==== EXTRACTED TEXT

It is not unusual for the adjusters to be different settings. There are few scenarios.
Torsion bars are spring steel, and for one to be precisely the same strength as the other is unlikely, and they could have fatigue too.
The rear springs also play into this. If you have a rear spring with a higher arch to it, that will force the opposite front corner down. You then would need to crank that front adjuster up, to compensate.
And, if the car has ever been put in the ditch, or crashed with one front rail kicked up, the car is no longer level to the datum plane. Meaning it has a twist. There are way more cars with that issue than you would think. A wide gap at the lower fender to rocker on one side is a quick indication of that. These old cars have lots of adjustment and slotted holes for a reason. The front fenders can be moved around a lot, to compensate for a twisted front structure. You can adjust the fenders around to hide a significant wist in the front structure.
If the front of the body is perfectly level to the level floor, and the rear of the body is not, your car is twisted. The adjuster is cranked way up trying to compensate.
Try this:
Ideally you would do this on a frame rack which provides a perfect level surface, but if you have a very good level concrete floor, that will suffice.
Put the car up on 4 jack stands at the ends of the rockers [torque boxes], and level it so the rockers measure identical side to side, to the level floor. This will place the center of the car perfectly level with the floor [datum plane]. It is very uncommon for the center section of a car to twist, so this section should be virtually perfect as far as measurement from the rocker to the floor.
Now, measure the ends of the frame rails to the floor. The rears are generally quite level, unless the car has had a significant rear end collision. a little varience is not unusual even from new.
Measure the front rails close the rad support, down to the floor. If one front rail is noticeably different measurement, then your front structure is twisted. It is most common for the right rail to measure higher from the floor, due to cars hitting the ditch. Frame rails will kick upward from an impact, causing a wide fender to rocker gap on that side, making the car sit low on that corner, so that torsion bar adjuster will need to be cranked in to raise that corner.
While measuring, also measure the 4 wheel openings to the floor. If the car is truly square, every measurement will be identical from side to side. If the rockers are square to the floor, and the wheel openings are not, then something is off. Usually it's one front rail kicked up.

Last edited by demon; 02/07/22 10:55 AM.

========
==== DATA SECTION

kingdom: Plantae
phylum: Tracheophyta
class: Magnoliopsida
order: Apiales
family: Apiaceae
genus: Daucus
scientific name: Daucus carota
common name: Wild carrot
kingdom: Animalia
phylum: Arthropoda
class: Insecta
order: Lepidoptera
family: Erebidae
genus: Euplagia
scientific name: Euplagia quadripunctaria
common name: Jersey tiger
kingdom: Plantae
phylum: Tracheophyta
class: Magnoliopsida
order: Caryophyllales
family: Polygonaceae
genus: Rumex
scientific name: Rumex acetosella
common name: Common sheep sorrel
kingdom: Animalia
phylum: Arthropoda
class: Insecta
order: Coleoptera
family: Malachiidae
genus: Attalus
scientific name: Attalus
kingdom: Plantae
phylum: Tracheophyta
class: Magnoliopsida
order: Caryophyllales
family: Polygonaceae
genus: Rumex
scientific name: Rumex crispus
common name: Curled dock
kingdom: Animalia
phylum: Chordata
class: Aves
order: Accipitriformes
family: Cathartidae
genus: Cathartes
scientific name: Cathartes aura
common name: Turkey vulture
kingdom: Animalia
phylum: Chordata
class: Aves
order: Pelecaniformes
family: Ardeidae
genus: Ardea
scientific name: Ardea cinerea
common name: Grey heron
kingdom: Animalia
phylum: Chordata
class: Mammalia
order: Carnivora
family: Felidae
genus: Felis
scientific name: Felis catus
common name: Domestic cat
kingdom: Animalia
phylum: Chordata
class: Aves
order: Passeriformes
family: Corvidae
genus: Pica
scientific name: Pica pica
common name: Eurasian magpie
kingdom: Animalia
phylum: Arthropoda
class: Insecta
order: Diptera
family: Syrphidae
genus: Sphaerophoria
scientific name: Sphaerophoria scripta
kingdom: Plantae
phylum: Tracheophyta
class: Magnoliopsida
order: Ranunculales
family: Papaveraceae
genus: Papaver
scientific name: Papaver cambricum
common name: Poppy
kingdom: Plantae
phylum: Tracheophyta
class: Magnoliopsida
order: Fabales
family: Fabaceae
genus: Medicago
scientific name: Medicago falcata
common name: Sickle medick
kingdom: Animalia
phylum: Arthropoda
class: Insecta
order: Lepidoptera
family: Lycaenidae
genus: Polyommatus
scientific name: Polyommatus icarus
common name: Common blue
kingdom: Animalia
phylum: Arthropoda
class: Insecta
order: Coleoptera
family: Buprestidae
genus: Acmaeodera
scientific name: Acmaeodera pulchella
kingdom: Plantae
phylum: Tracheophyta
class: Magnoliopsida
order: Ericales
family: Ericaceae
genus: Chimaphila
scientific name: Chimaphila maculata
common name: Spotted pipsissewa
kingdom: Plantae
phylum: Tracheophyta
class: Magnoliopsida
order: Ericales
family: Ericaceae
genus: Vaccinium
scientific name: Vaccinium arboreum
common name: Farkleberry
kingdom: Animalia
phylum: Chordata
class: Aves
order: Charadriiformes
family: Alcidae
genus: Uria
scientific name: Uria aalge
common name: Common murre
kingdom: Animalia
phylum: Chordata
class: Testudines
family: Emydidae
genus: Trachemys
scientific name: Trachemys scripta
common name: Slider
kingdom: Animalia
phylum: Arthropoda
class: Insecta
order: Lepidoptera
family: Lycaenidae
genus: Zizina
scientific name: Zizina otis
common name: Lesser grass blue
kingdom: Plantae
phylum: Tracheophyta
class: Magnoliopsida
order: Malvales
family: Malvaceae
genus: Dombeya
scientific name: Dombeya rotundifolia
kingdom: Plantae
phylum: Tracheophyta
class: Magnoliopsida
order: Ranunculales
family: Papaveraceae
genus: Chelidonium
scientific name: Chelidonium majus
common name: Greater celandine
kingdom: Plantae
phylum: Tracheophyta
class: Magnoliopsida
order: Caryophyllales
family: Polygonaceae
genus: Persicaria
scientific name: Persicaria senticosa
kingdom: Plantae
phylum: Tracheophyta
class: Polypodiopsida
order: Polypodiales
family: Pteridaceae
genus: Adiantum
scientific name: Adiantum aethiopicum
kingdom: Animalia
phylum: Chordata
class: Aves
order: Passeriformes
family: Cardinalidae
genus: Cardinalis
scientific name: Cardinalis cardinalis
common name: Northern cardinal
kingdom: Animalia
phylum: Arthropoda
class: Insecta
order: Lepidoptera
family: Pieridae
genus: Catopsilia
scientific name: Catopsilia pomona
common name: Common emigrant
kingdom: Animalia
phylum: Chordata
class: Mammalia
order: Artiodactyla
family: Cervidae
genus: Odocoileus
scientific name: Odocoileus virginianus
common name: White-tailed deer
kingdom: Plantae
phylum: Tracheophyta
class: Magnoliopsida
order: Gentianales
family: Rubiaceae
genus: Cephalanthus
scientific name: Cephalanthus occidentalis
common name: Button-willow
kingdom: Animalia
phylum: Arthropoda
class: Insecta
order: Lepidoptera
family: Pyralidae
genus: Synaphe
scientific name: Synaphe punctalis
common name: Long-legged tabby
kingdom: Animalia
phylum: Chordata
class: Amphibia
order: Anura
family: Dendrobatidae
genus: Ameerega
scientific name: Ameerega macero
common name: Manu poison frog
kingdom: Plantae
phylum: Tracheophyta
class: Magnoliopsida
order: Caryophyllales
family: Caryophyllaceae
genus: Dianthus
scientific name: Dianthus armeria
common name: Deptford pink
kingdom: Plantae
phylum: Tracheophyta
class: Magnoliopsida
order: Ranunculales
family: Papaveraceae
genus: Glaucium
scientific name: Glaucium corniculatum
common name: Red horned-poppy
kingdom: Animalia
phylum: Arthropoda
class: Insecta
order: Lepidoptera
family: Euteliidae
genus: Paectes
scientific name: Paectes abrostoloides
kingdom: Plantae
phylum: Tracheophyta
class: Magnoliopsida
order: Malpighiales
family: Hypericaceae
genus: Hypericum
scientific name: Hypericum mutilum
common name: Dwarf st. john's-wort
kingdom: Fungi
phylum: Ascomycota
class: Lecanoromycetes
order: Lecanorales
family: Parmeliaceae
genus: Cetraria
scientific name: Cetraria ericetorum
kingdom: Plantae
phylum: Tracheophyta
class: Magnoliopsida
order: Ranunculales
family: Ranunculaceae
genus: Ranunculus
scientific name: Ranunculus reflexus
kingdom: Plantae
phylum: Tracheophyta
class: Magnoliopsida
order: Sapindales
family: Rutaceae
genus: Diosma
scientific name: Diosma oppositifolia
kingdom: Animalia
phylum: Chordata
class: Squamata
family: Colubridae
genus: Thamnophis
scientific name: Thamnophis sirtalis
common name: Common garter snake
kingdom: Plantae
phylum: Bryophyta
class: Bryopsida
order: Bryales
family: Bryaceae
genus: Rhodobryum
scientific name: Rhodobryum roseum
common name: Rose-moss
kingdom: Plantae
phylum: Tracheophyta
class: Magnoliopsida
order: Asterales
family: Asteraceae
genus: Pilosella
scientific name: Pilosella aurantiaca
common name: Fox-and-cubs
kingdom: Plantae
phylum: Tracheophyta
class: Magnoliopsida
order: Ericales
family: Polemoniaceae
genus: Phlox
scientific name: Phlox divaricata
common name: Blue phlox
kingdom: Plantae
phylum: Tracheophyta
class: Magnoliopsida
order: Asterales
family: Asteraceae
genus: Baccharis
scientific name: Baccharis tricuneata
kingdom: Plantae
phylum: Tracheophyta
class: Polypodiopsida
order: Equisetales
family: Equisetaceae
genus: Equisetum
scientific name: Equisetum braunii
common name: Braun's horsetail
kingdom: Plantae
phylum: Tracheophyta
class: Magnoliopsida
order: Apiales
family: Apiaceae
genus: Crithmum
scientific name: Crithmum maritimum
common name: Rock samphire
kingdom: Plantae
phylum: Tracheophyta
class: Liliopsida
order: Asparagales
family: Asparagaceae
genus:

========

• WHAT IS REQUIRED:
In the text about torsion bar adjusters, which front rail most commonly measures higher from the floor? Please rely only on the text about torsion bar adjusters and frame twist.

• TASK OUTPUT:
The right rail, due to cars hitting the ditch.